Pumba a afinar essas vias córtico-medulares desde cachopo! E aprender a andar para a frente só depois de dominada a marcha atrás sempre é melhor agora do que daqui a dezoito anos com um instrutor de condução a urinar-se em pânico ao teu lado. Não é tem tanta piada, claro.
Se querem ver-te a fazer macacadas cobra bilhete. Não te deixes enrolar pá.
Quanto à chuva de cuspe guarda-a no repertório que quando estiveres a ser multado daqui a uns anos vai ser-te útil no diálogo com o senhor agente da autoridade.
Ah e no futuro vais achar muito mais piada à hora do banho noutras companhias... holandesas, fica a sugestão.
Grande abraço,
teu primo J.

sábado, 23 de novembro de 2013


Diz que hoje aconteceu uma coisa gira. Cheia de moral e assim. Aposto que o La Fontaine já fabulou sobre isto.
Ia eu no calhambeque, todo cumpridor do código da estrada, quando tive de parar num sinal vermelho. Aproveitei a oportunidade para oscular repenicadamente a minha senhora. O que eu fui fazer... O gesto enfureceu o senhor que seguia atrás de mim. Cegou-o de fúria. A partir desse instante passou a ser um homem numa missão. Como a zona era antiga, por isso de ruas estreitas e em mau estado, não lhe restou outra opção senão seguir-me até ter espaço para me tomar a dianteira. Fê-lo à distância - não regulamentar, parece-me - de sete centímetros. Seguíamos em alegre comboio, o senhor, eu e os quatro veículos à minha frente, quando a faixa alargou finalmente para uma espécie de berma; foi então que encontrou a oportunidade tão esperada: acelerou ruidosamente e encaixou-se entre o meu carro e a carrinha de caixa aberta que seguia à minha frente. Olhou para o retrovisor com um sorriso de triunfo e deu um toque no travão, brincalhão que era. Nesse instante a carrinha passou num buraco, soltou o ferrolho da porta da caixa e descarregou-lhe num divertido estrondo duas bilhas de gás no capot.

---

▶ **Objetivo do exercício**:
Repete, sem alterar nada, tudo o que vai de "Quanto à chuva" até "teu primo J." no excerto. Os dados não têm qualquer papel neste exercício.

(Itens guardados)
---

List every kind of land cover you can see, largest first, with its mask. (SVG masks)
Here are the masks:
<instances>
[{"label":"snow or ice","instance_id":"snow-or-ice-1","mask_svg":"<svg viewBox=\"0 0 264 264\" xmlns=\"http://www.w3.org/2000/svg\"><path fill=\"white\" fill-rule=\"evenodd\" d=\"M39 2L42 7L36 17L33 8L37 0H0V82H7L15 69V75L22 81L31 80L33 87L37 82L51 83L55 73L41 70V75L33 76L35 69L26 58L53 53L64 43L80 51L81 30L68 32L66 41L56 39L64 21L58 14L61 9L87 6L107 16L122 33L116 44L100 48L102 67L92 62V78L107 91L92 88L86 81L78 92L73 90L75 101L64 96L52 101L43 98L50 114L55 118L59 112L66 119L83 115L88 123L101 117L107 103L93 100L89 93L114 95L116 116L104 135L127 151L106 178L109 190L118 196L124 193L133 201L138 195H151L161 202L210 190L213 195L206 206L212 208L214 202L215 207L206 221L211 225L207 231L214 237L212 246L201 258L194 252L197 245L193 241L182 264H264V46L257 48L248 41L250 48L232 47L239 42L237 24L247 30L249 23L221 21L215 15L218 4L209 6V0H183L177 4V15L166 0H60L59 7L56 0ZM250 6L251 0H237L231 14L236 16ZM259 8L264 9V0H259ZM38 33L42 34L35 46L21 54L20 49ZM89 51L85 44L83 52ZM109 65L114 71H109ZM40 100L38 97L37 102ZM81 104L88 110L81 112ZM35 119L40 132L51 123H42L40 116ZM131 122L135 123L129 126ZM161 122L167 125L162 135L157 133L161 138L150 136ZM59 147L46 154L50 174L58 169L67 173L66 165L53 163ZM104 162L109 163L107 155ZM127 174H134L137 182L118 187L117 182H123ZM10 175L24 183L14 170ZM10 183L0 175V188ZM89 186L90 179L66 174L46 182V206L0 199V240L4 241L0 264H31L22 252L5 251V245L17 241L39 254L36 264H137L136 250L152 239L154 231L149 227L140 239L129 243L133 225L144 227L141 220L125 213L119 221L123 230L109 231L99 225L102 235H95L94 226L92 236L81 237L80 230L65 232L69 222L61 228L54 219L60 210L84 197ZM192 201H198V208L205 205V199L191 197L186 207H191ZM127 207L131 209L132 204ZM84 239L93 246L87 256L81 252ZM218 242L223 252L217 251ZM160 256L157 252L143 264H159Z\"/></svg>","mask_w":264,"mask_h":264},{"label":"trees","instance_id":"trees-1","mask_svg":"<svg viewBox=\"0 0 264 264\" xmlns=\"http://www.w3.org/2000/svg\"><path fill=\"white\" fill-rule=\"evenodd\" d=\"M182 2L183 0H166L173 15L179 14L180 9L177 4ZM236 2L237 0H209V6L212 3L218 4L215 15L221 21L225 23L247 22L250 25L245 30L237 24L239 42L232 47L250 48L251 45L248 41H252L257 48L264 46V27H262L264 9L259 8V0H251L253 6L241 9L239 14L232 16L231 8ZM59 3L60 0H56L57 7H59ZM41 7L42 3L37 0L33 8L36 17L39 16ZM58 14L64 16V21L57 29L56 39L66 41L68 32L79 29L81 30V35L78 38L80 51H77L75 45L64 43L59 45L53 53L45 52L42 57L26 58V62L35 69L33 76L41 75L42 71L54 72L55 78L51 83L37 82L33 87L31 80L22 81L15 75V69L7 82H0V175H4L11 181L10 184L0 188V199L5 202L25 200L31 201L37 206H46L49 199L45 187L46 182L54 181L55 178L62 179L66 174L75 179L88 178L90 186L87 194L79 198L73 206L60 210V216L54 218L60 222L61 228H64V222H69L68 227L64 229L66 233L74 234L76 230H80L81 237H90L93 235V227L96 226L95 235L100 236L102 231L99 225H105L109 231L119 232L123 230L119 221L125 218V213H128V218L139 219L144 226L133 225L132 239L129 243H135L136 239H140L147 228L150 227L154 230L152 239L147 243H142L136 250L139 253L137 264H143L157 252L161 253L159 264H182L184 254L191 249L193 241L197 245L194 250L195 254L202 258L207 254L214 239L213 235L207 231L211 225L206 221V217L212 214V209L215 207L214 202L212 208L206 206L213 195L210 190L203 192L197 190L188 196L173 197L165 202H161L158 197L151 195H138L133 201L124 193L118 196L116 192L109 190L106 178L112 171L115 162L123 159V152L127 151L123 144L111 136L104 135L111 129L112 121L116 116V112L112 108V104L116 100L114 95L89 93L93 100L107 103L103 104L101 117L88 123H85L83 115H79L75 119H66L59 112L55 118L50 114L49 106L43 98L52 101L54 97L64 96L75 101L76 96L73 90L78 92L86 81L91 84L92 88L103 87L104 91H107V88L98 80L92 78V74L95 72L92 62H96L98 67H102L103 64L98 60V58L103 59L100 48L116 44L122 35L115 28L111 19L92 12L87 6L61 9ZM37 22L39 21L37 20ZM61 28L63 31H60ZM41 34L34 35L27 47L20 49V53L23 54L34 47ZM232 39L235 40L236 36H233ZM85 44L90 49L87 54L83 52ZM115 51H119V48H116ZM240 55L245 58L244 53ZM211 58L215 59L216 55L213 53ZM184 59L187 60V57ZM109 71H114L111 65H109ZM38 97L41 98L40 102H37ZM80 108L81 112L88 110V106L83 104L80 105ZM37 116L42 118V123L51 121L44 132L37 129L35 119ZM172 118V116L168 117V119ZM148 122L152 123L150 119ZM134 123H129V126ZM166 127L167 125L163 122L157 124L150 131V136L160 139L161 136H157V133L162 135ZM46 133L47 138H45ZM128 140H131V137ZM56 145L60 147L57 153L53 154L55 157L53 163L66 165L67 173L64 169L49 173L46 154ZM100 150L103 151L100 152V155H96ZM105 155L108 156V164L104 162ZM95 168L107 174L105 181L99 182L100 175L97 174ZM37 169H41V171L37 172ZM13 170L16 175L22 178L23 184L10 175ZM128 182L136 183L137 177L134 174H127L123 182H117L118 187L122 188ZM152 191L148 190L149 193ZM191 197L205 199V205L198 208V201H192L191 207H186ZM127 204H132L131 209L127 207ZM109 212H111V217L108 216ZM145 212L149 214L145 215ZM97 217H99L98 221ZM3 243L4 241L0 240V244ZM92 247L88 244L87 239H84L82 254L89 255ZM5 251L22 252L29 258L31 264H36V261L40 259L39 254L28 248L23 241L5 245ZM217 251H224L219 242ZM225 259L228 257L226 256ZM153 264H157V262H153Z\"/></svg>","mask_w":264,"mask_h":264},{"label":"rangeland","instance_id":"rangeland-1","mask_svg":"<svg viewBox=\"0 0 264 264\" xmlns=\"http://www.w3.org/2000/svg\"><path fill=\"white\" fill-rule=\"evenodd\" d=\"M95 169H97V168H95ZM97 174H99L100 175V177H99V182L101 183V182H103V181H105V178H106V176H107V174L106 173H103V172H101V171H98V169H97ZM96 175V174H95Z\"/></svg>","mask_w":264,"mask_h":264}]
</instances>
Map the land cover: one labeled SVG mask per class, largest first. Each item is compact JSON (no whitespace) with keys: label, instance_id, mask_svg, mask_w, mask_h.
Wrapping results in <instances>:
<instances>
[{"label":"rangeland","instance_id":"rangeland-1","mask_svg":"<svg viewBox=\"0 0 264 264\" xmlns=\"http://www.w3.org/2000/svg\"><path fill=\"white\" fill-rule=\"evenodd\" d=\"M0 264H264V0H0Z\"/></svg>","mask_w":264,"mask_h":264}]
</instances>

---

▶ **Resultado final**:
Quanto à chuva de cuspe guarda-a no repertório que quando estiveres a ser multado daqui a uns anos vai ser-te útil no diálogo com o senhor agente da autoridade.
Ah e no futuro vais achar muito mais piada à hora do banho noutras companhias... holandesas, fica a sugestão.
Grande abraço,
teu primo J.